El justiciero

Crítica de Carlos Schilling - La Voz del Interior

Uno contra todos, ¿adivinen quién gana?

El justiciero tiene grandes escenas de acción y muestra a Denzel Washington en un rol ideal para cambiar de tipo pacífico a hiperviolento a la velocidad de la luz.

La gran fantasía norteamericana de que un hombre sólo puede solucionar todos los problemas a los tiros es útil para dos cosas. Una: calmar la ansiedad de patriotas resentidos. Dos: hacer buenas películas de acción. Sin bien ambas utilidades están íntimamente entrelazadas, la segunda siempre compensará a la primera, de lo contrario no existiría eso que se llama con justicia "el gran cine de Hollywood".

A su manera, El justiciero pertenece a la tradición de Duro de matar o de Rambo, adaptada al contexto actual de las crisis económica de los Estados Unidos y las redes internacionales de las mafias rusas. Si algo ha demostrado el director Antoine Fuqua (Día de entrenamiento) a largo de su irregular filmografía es talento para apostar a la ideología que más le conviene a su narración. Y esta vez, el cinismo le dio resultado.

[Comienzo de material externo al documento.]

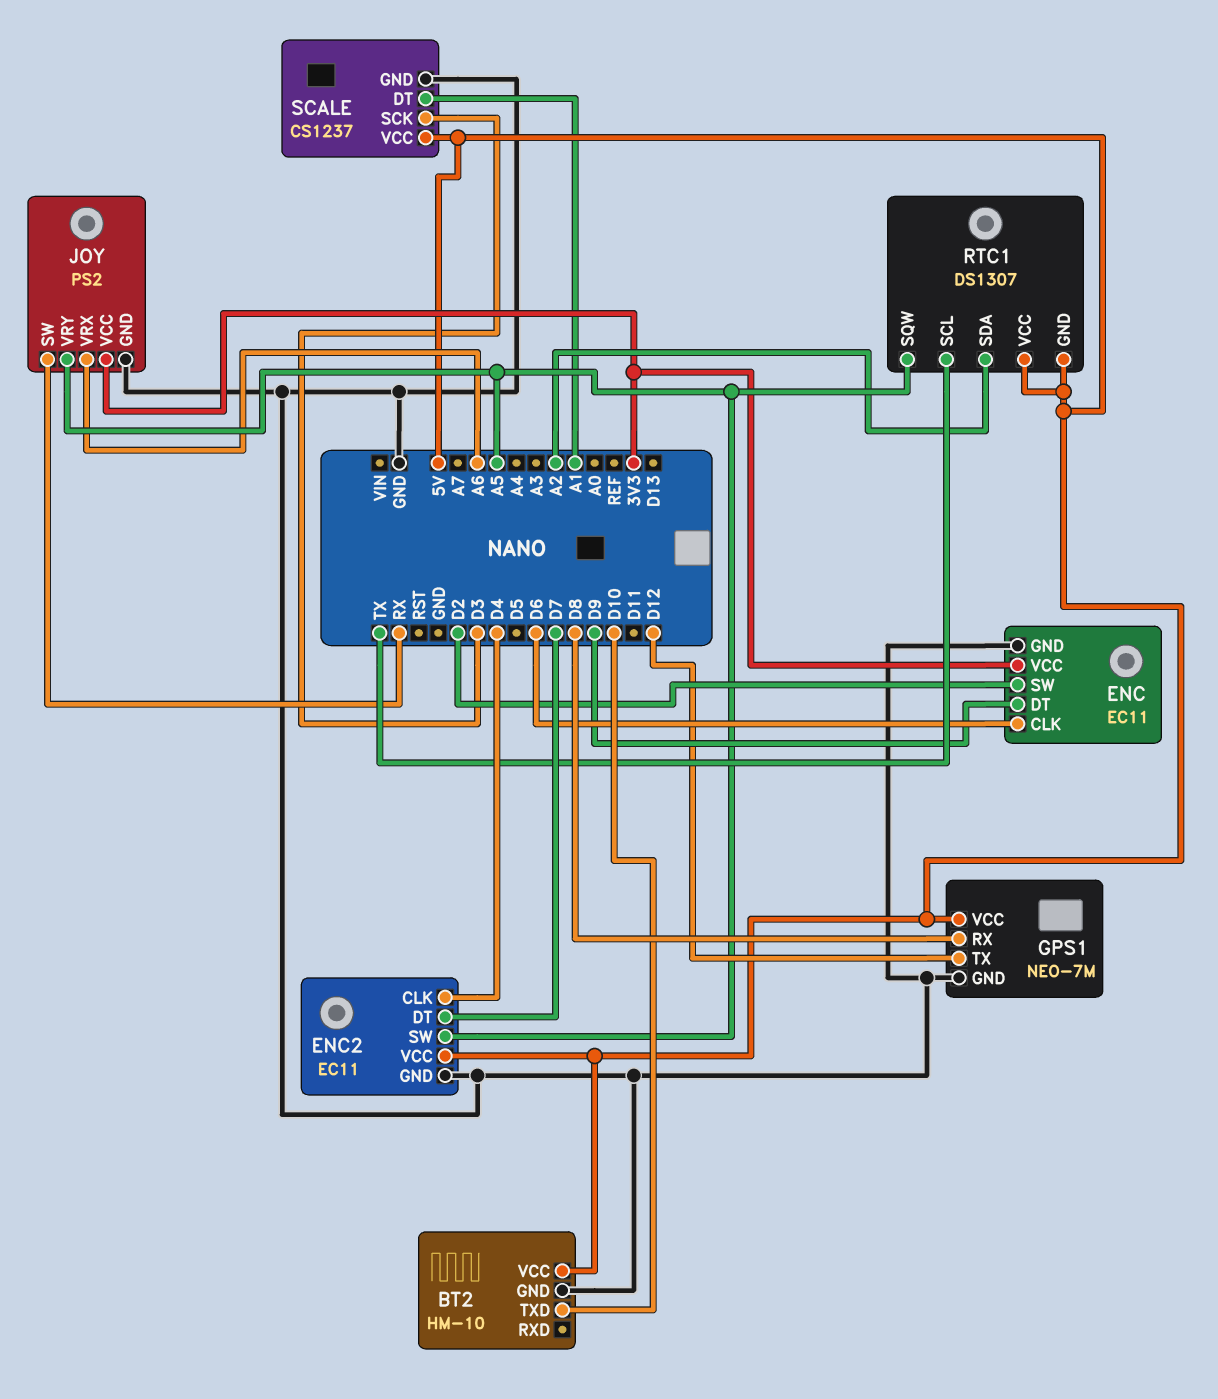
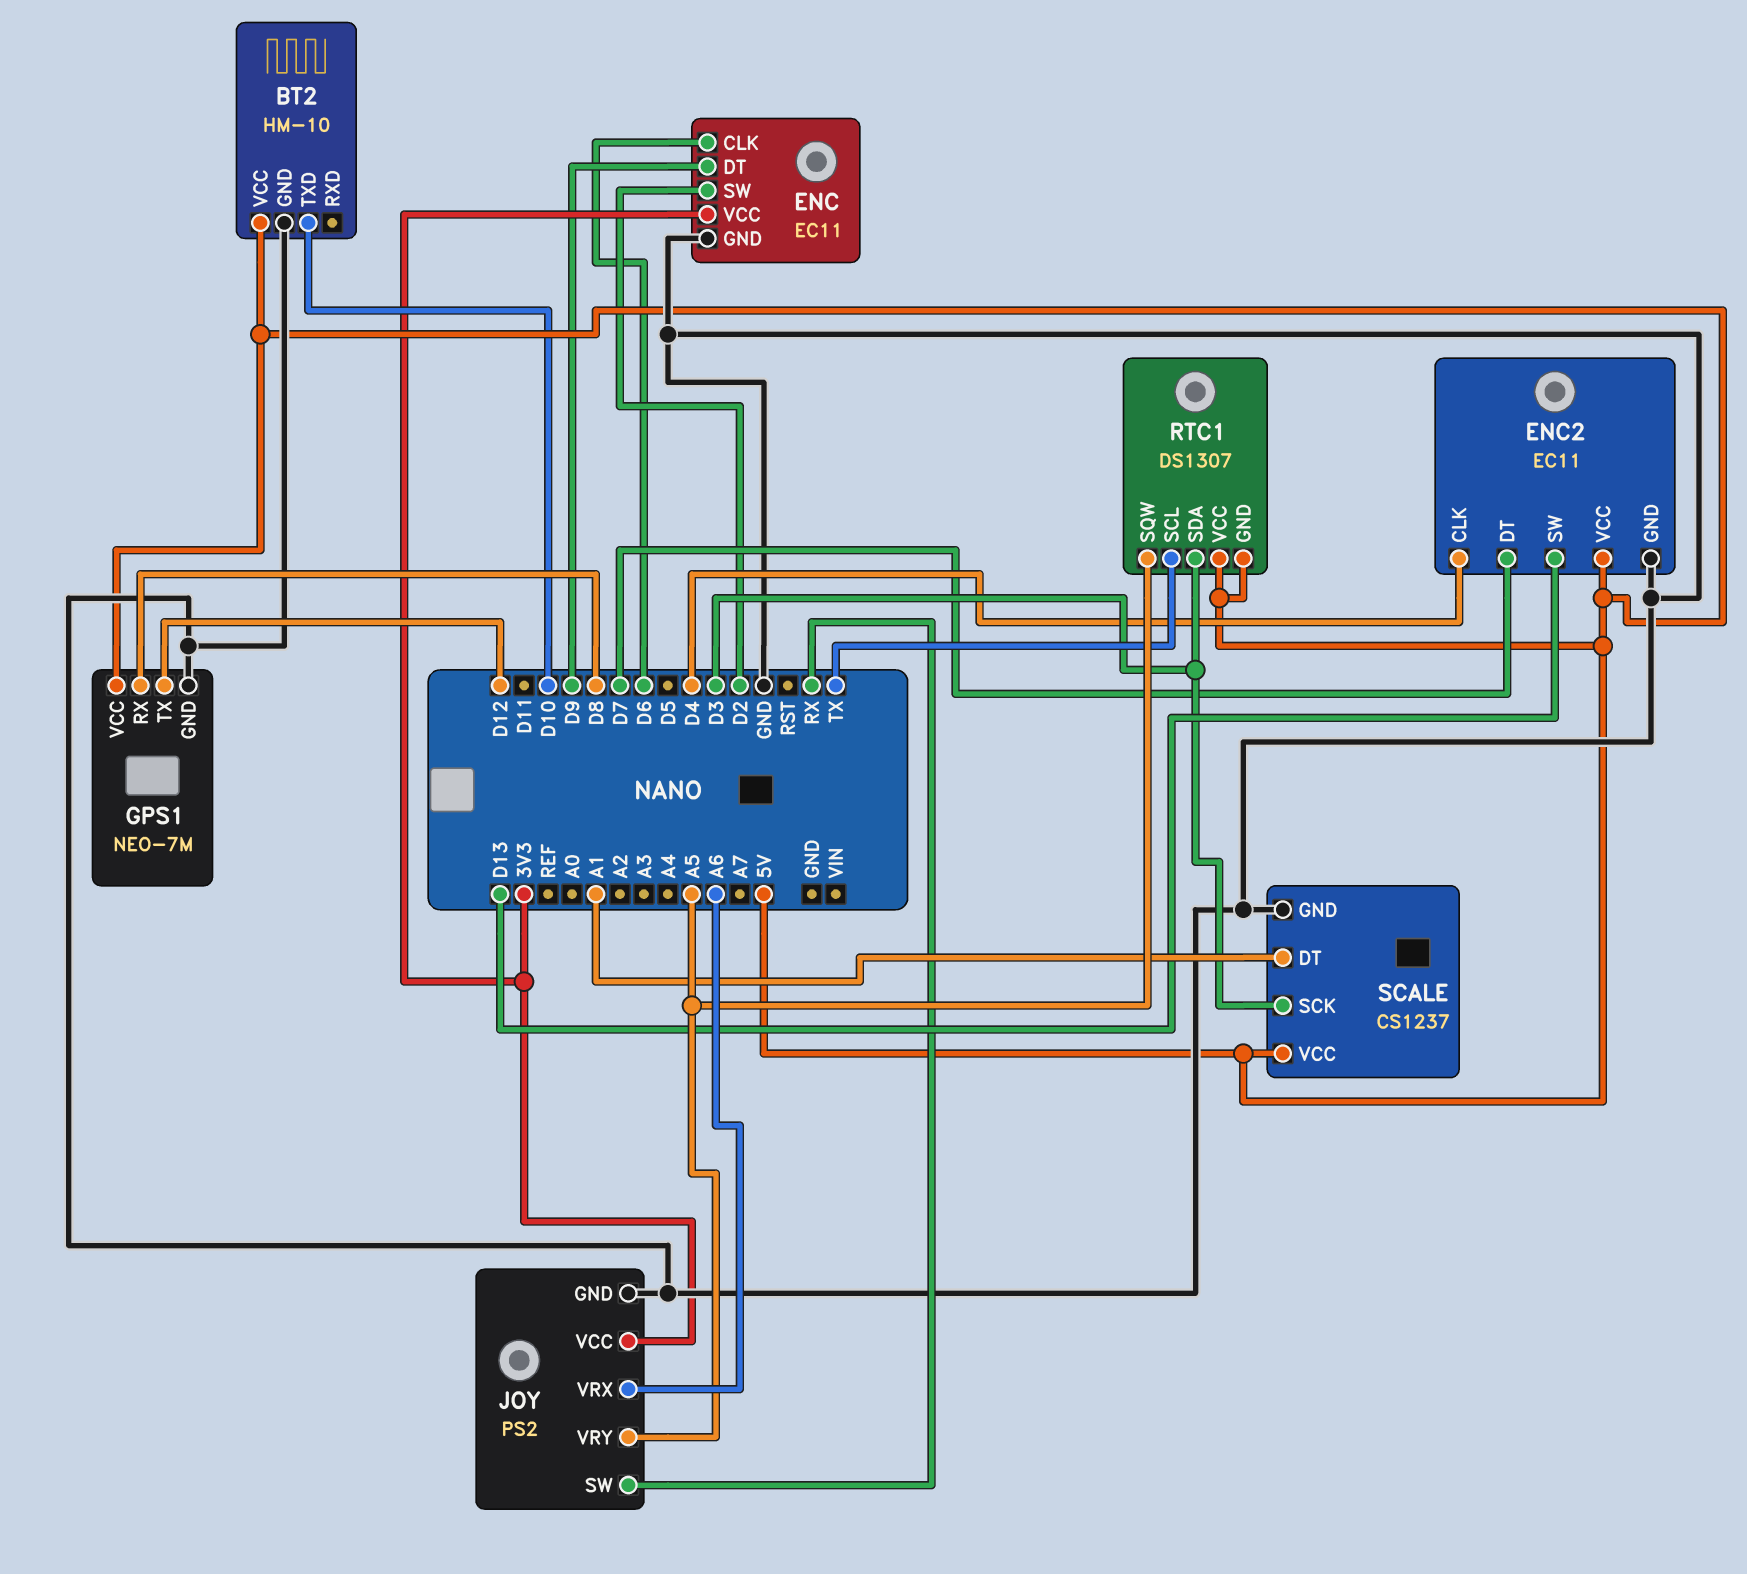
ENC2 pin SW: A5 -> D13
RTC1 pin SDA: A2 -> D3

Todo el planteo argumental de El justiciero está al servicio de la acción explosiva que se desatará a partir del momento en que Robert McCall decida empezar a hacer justicia por mano propia. El concepto no puede ser más elemental, pero tampoco más efectivo.

McCall es Denzel Washington, un actor tan experimentado y tan icónico que ya ni siquiera es necesario prestarle atención al personaje que encarna. Basta y sobra con sus tics, su sonrisa, su mirada, su asombrosa capacidad para mutar de tipo pacífico a híper violento a la velocidad de un parpadeo.

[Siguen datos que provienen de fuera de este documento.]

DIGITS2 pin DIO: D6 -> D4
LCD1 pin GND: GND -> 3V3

Desde la jovencísima prostituta amenazada (Chloë Grace Moretz), a la cual defiende, hasta cada uno de los mafiosos contra los que se enfrenta (casi en una escalada de videogame, donde cada enemigo es más peligroso que el anterior), todos los que se cruzan en su camino son comparsas, marionetas que se mueven al ritmo del personaje principal. Incluso el villano más fascinante de la película, un exmilitar ruso apodado Teddy (Marto Csokas), queda desdibujado frente a McCall.

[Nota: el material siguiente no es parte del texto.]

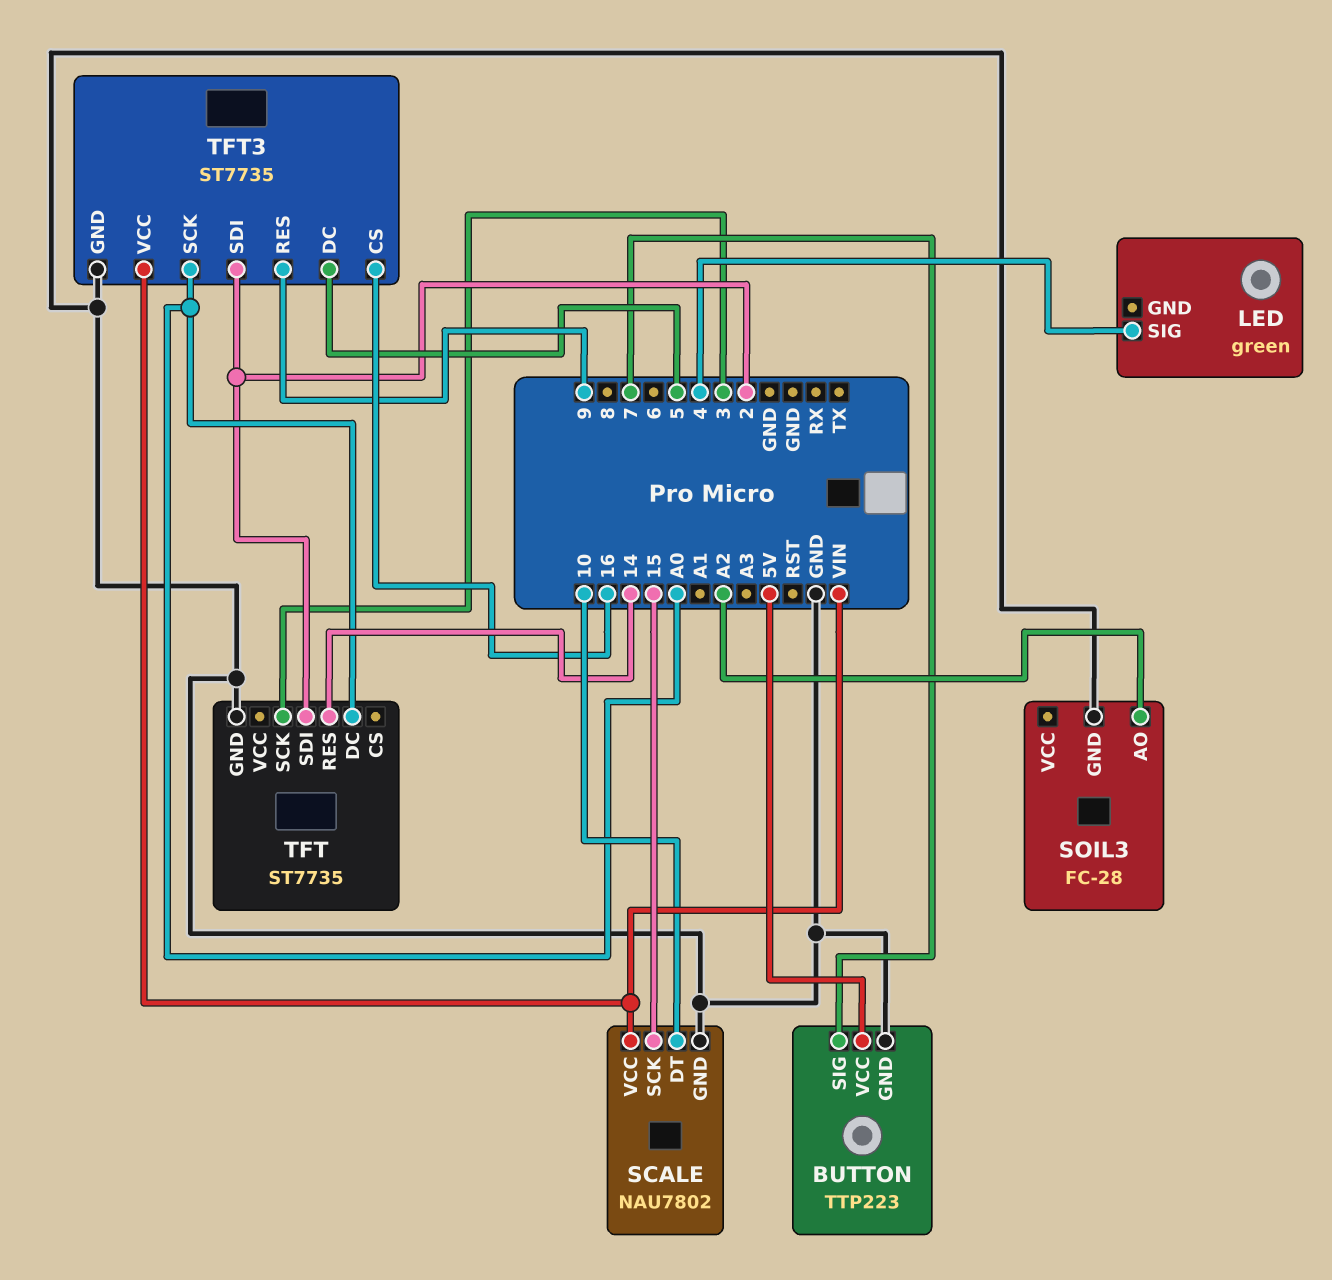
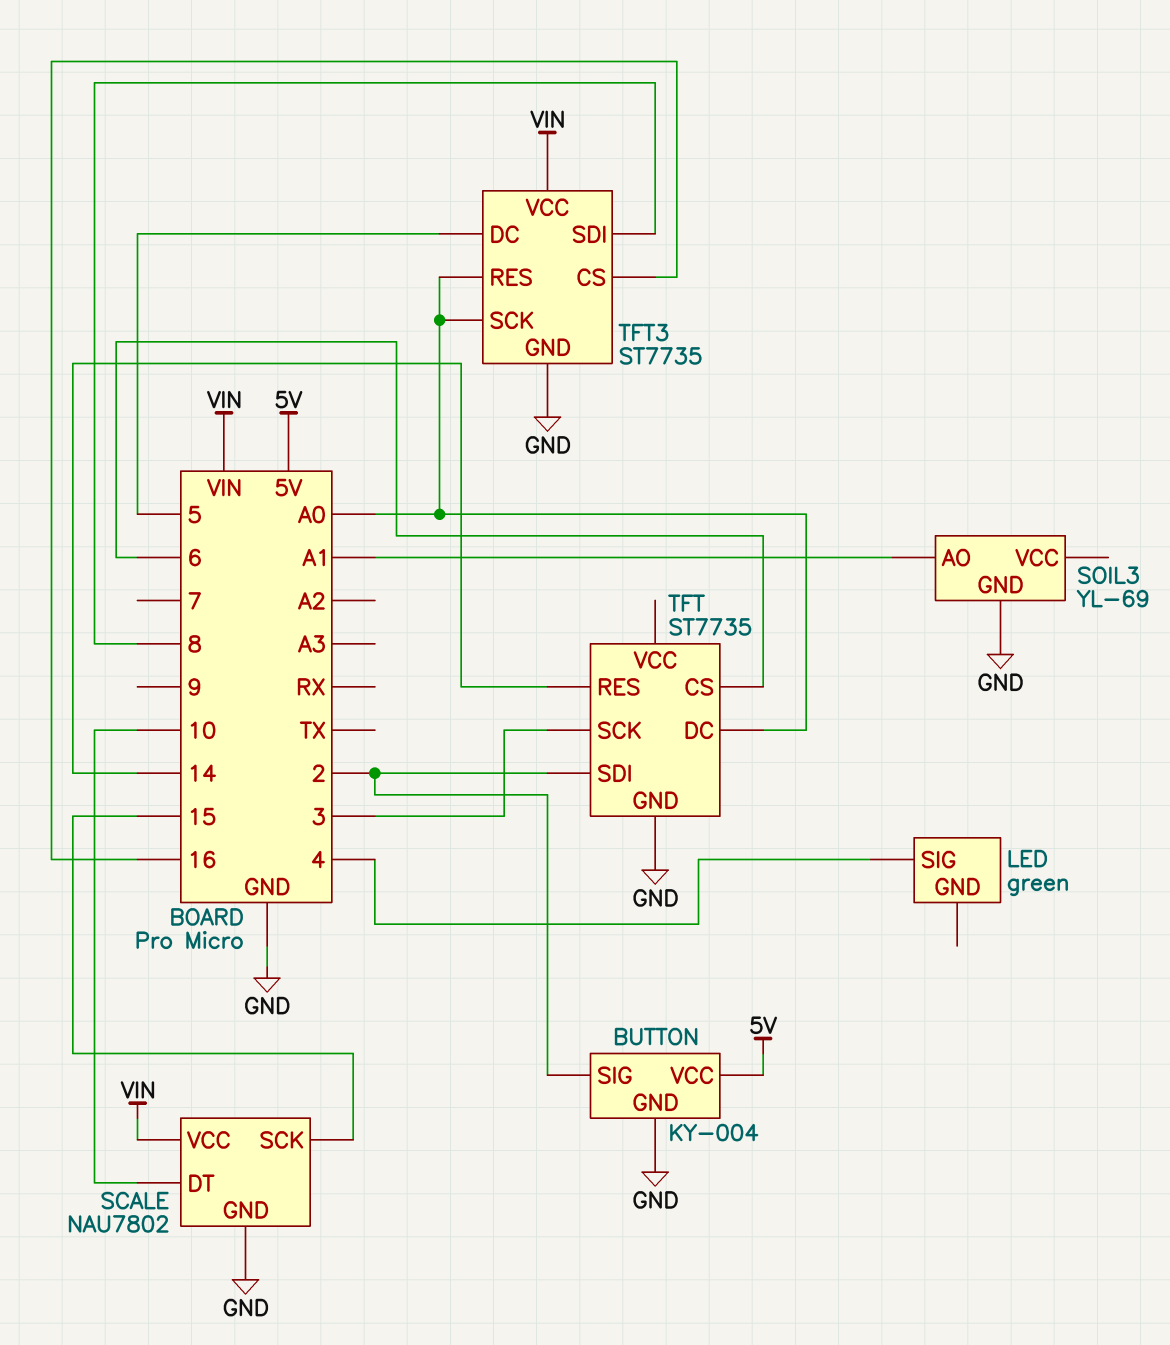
BUTTON: TTP223 -> KY-004
BUTTON pin SIG: 7 -> 2
SOIL3: FC-28 -> YL-69
SOIL3 pin AO: A2 -> A1
TFT pin CS: none -> 6
TFT3 pin RES: 9 -> A0
TFT3 pin SDI: 2 -> 8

Ese magnetismo natural del actor es potenciado por una serie de escena de acción de un magnetismo extremo. Nada nuevo, nada especial, y todo estetizado hasta ese punto exacto en que la violencia se transfigura en espectáculo sin dejar de ser tremendamente cruel al mismo tiempo.

La falta de piedad y de ironía que la película exhibe con un orgullo descarado tal vez no sea sólo una declaración de indigencia intelectual, sino una forma de darle una vuelta completa a la mala conciencia que implica siempre la exaltación de la violencia y la justicia por mano propia.